Menurut JPU Sabi`in kelimanya dikenakan pasal 114 setiap orang tanpa hak memiliki, menjual, atau menerima dan ayat (2) memiliki lebih dari satu kilo gram atau setara lima batang pohon sebagaimana siatu pasal 114 ayat (2) UU No.35 tahun 2009 berisi tentang Narkotika. ,

Ia menjelaskan, hal yang memberatkan para terdakwa tidak mengindahkan program pemerintah tentang pemberantasan korupsi, dan untuk terdakwa Ridho Yudiantara pernah dihukum satu tahun sedangkan Haryono pernah dihukum delapan bulan penjara.

"Sedangkan hal yang meringankan terdakwa berlaku sopan dalam peralsidangan," katanya.

Sebelumnya, Sebanyak 134 kilogram narkoba jenis ganja asal Medan berhasil diamankan petugas Direktorat Narkoba Polda Lampung, di jalan Soekarno Hatta tepatnya depan Gedung Bagasraya, Selasa malam (4/4) pukul 17.30 WIB.

Barang tersebut di kirim dari Medan menuju Lampung dengan modus berisi pakaian anak-anak dan dikirim melalui paket expidisi dan dikirim dengan alamat fiktif yaitu Panti Asuhan Alkhairi Amanah jalan Wijaya Kusuma no 10, Rawa Laut, Pahoman, Bandarlampung.
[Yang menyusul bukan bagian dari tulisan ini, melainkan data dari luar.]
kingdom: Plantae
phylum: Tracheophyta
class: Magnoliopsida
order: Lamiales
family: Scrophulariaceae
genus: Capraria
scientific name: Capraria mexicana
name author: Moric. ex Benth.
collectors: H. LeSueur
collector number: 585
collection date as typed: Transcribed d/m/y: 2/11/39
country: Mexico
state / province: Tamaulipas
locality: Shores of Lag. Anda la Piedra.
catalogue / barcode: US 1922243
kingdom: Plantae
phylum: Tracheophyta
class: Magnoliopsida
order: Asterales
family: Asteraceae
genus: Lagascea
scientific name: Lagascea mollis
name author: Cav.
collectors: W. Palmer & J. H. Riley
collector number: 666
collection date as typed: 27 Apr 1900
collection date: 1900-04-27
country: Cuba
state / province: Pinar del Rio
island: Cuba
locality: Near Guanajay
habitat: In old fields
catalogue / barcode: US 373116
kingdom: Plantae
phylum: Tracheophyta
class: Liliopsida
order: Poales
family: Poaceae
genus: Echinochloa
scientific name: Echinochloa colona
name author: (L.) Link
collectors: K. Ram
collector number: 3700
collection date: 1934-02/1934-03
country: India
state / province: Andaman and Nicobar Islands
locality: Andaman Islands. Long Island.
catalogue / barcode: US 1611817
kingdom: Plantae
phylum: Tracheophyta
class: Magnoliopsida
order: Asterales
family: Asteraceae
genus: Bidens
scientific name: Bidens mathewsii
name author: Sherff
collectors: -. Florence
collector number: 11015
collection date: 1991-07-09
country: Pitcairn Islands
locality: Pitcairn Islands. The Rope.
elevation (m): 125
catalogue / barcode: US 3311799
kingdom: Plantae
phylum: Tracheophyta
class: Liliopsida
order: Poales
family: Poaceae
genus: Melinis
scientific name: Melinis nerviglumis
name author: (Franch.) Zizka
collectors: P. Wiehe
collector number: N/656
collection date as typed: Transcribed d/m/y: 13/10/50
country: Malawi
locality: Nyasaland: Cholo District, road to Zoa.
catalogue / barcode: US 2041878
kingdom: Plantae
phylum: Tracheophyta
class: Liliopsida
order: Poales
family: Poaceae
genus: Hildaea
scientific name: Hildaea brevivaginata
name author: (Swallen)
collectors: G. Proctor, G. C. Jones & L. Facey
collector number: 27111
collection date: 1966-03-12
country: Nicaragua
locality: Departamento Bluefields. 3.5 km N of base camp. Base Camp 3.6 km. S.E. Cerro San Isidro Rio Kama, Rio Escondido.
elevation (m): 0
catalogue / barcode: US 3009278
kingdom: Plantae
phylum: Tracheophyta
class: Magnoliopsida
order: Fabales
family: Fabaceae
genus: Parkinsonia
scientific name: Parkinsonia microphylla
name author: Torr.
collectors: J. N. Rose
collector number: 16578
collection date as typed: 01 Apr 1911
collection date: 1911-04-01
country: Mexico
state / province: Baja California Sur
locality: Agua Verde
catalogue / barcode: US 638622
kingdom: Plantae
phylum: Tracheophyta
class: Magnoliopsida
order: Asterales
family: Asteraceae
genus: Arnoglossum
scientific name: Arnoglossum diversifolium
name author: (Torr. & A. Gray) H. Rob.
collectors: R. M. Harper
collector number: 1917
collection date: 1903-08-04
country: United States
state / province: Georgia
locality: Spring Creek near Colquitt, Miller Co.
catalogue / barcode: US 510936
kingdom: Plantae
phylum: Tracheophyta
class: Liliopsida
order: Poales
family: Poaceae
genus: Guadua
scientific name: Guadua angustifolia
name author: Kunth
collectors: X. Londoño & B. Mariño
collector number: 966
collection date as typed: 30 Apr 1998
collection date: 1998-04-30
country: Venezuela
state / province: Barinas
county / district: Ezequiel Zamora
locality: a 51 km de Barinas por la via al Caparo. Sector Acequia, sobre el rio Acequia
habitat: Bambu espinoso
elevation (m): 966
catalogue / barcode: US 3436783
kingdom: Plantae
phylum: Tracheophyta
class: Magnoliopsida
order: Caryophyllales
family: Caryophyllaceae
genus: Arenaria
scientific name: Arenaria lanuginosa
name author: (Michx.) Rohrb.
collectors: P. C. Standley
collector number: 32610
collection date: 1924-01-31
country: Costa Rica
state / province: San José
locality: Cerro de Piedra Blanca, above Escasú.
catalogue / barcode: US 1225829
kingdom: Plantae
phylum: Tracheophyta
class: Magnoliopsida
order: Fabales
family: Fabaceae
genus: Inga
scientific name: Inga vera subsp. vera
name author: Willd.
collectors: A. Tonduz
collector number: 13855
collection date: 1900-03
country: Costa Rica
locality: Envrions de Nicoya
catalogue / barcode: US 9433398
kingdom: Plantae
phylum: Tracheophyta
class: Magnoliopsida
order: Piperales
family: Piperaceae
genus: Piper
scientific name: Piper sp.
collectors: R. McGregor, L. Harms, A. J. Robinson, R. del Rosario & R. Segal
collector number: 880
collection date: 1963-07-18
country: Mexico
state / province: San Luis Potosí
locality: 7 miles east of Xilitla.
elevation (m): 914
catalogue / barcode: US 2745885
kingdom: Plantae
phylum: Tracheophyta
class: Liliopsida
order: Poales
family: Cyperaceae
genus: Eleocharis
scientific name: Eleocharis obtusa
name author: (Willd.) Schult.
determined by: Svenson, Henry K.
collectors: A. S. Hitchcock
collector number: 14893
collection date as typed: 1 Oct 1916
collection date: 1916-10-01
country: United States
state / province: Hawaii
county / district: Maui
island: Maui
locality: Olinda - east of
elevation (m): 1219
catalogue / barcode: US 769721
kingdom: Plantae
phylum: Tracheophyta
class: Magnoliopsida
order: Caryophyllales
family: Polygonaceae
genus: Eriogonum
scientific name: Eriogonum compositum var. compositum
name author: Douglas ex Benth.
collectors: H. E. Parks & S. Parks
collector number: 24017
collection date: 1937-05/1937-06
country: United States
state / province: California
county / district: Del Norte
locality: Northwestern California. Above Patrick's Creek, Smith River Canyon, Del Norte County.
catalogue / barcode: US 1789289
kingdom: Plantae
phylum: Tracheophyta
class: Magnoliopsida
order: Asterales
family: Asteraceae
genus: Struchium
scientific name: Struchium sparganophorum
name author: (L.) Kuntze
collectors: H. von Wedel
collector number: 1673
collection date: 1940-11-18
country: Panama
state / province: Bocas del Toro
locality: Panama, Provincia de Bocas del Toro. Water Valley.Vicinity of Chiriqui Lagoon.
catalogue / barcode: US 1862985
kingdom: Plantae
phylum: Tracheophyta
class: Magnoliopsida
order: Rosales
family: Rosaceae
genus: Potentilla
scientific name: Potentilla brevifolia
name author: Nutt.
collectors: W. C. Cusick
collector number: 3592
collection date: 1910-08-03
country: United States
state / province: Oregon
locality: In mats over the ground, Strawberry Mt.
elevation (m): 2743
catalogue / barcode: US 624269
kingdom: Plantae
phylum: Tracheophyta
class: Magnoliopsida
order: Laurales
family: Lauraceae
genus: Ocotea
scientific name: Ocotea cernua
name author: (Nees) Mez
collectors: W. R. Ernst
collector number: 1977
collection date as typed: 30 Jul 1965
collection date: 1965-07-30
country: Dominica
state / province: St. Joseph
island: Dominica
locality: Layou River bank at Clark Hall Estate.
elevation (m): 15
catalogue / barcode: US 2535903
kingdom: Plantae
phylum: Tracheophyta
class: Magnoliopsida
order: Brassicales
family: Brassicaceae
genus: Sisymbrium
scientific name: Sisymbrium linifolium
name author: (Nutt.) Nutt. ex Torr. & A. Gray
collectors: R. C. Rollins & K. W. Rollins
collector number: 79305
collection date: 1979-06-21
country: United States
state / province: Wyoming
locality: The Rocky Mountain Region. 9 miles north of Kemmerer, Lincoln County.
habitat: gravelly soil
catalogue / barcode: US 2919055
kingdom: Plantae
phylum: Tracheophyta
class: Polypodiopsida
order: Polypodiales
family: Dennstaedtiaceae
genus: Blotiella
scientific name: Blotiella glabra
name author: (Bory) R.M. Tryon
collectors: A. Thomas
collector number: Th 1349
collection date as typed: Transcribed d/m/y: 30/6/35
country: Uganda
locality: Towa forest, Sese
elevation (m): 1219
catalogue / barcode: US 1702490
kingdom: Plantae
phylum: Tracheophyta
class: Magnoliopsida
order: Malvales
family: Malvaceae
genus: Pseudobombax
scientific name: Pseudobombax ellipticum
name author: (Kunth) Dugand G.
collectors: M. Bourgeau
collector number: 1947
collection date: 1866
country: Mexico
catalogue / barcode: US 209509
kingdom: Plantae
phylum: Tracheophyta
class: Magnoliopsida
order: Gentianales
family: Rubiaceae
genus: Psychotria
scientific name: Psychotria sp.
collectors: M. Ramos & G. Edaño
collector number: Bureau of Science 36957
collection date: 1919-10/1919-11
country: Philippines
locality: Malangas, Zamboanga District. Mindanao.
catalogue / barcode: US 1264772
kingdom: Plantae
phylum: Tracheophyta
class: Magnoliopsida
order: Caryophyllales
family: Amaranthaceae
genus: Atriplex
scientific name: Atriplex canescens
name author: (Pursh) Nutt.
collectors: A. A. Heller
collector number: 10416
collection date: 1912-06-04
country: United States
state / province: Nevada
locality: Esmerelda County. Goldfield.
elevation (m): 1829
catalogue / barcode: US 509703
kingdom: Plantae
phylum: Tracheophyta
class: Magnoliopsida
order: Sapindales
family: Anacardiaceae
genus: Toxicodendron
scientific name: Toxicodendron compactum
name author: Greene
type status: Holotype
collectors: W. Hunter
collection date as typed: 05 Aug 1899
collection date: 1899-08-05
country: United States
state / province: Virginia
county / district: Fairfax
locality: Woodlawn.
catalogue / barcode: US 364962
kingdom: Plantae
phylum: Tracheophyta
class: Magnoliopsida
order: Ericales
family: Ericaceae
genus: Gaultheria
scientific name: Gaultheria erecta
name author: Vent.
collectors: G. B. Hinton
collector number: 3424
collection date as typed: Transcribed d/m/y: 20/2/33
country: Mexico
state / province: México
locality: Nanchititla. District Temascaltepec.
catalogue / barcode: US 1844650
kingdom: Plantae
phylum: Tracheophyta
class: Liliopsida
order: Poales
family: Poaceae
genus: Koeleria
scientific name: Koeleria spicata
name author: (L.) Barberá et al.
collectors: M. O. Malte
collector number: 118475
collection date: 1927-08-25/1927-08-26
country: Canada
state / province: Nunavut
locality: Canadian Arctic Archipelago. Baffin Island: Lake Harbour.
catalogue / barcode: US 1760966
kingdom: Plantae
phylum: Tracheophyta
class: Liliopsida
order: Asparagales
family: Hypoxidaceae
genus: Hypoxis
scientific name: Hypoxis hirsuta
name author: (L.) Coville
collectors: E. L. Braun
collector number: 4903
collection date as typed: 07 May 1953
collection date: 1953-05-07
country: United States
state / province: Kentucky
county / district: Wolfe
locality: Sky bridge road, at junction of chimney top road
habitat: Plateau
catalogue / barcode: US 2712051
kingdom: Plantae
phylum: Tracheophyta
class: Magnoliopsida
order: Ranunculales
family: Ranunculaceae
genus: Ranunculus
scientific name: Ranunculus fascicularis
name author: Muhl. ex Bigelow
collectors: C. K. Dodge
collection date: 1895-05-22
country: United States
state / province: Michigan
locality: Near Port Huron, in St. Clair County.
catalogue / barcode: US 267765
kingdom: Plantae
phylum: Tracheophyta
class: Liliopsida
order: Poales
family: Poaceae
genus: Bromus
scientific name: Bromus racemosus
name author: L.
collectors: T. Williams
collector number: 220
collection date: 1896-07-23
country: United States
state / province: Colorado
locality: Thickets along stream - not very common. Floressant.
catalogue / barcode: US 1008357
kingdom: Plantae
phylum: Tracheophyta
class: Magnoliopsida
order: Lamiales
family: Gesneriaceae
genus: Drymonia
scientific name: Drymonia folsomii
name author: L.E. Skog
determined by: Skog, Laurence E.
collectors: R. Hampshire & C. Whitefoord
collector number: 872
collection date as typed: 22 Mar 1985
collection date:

Kapolda Lampung Inspektur Jendral (Irjen) Sudjarnodi dampingi Waka Polda Lampung Brigadir Jendral Boni Fasius Tampoi dan Direktur Ditres Narkoba Polda Lampung Kombes Pol Abrar Tuntalanai mengatakan, pihaknya berhasil menggagalkan pengiriman 134 kilo ganja dan berhasil mengamankan pelaku sebanyak tujuh orang dan saat ini sedang dilakukan penyelidikan lebih lanjut.

“Pelaku melakukan pengiriman ini dengan cara pengiriman expedisi dengan pengiriman alamat yang fiktif atau tidak ada,” katanya.

Menurutnya, tangkapan ini cukup besar. Karna, jika 134 kilo ganja itu disebarkan di daerah lampung maka diperkirakan ribuan orang akan terkena dampak dari penyebaran narkoba itu.

“Maka saya menghimbau agar jasa expedisi dapat bekerja sama dengan pihak kepolisian jika ada paket atau kiriman yang mencurigakan tersebut agar cepat dilaporkan,” jelasnya.

Disaat bersamaan Direktur Ditres Narkoba Polda Lampung Kombes Pol Abrar Tuntalanai menjelaskan, berawal pihaknya mendapat laporan dari pihak expedisi barang bahwa ada paket yang mencurigakan.

"Sebelumnya barang tersebut belum diambil selama sehari. Setelah kami mendapatkan laporan kemudiam kami melihat dua mobil dengan masing-masing mobil berisi dua orang dan mengambil barang tersebut masing-masing dua box," katanya saat

Saat barang tersebut diambil oleh empat pelaku menggunakan mobil, lanjut Sudjarno, kemudian anggotanya tersebut membuntuti pelaku yang sedang menuju kearah Bakauheni.

"Saat sampai di jalan Soekarno Hatta tepatnya depan Gedung Bagasraya, kemudian kami langsung menghadang dan membawanya kedalam parkiran Gedung Bagasraya. Saat kami periksa, paket tersebut berisi 134 narkoba jenis ganja," ucapnya.